→ WHAT YOU WILL DO:
With pictures omitted, copy exactly every line from the one that contains "Кислоты сильные и конце" to the end of the listing below.

→ INPUT:
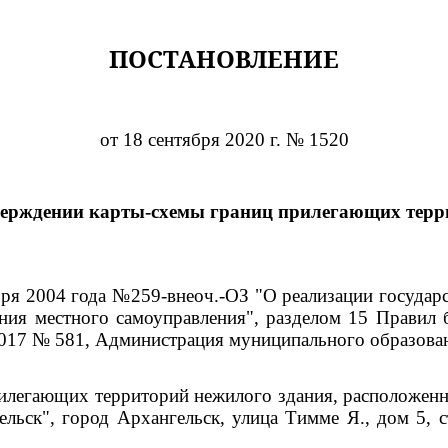
ПОСТАНОВЛЕНИЕ
от 18 сентября 2020 г. № 1520
верждении карты-схемы границ прилегающих терр
ября 2004 года №259-внеоч.-ОЗ "О реализации госуда
ния местного самоуправления", разделом 15 Правил 
2017 № 581, Администрация муниципального образова
илегающих территорий нежилого здания, расположенно
льск", город Архангельск, улица Тимме Я., дом 5, 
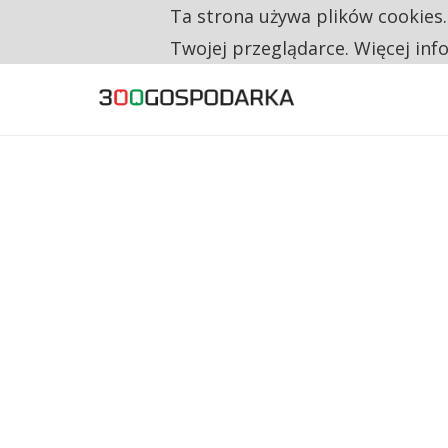
Ta strona używa plików cookies
TYLKO U NAS
RESTRYKCJE CHIN UDERZAJĄ W EUROPEJSKI
Twojej przeglądarce. Więcej inf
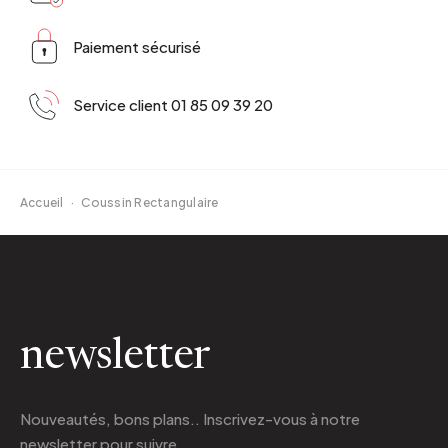
Paiement sécurisé
Service client 01 85 09 39 20
Accueil
·
Coussin Rectangulaire
newsletter
Nouveautés, bons plans.. Inscrivez-vous à
notre
newsletter
pour suivre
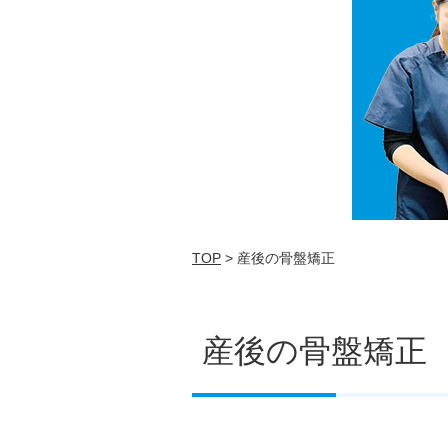
TOP
> 産後の骨盤矯正
産後の骨盤矯正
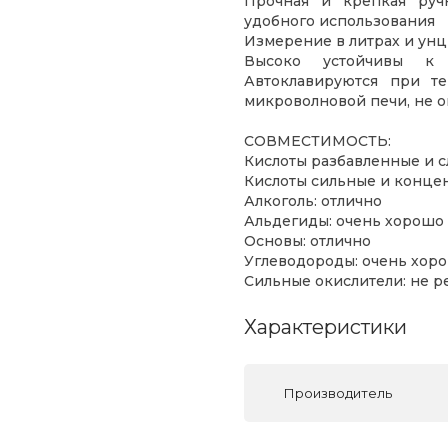
Прочная и крепкая руч
удобного использования
Измерение в литрах и унц
Высоко устойчивы к 
Автоклавируются при те
микроволновой печи, не 
СОВМЕСТИМОСТЬ:
Кислоты разбавленные и с
Кислоты сильные и конце
Алкоголь: отлично
Альдегиды: очень хорошо
Основы: отлично
Углеводороды: очень хор
Сильные окислители: не 
Характеристики
Производитель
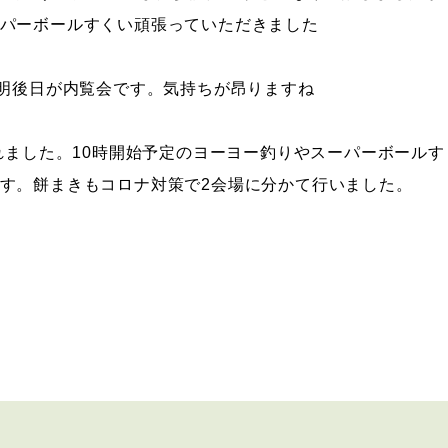
パーボールすくい頑張っていただきました
。明後日が内覧会です。気持ちが昂りますね
かれました。10時開始予定のヨーヨー釣りやスーパーボール
す。餅まきもコロナ対策で2会場に分かて行いました。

→ RESPONSE TO THE TASK:
Кислоты сильные и конце
Алкоголь: отлично
Альдегиды: очень хорошо
Основы: отлично
Углеводороды: очень хор
Сильные окислители: не 
Характеристики
Производитель
パーボールすくい頑張っていただきました
。明後日が内覧会です。気持ちが昂りますね
かれました。10時開始予定のヨーヨー釣りやスーパーボール
す。餅まきもコロナ対策で2会場に分かて行いました。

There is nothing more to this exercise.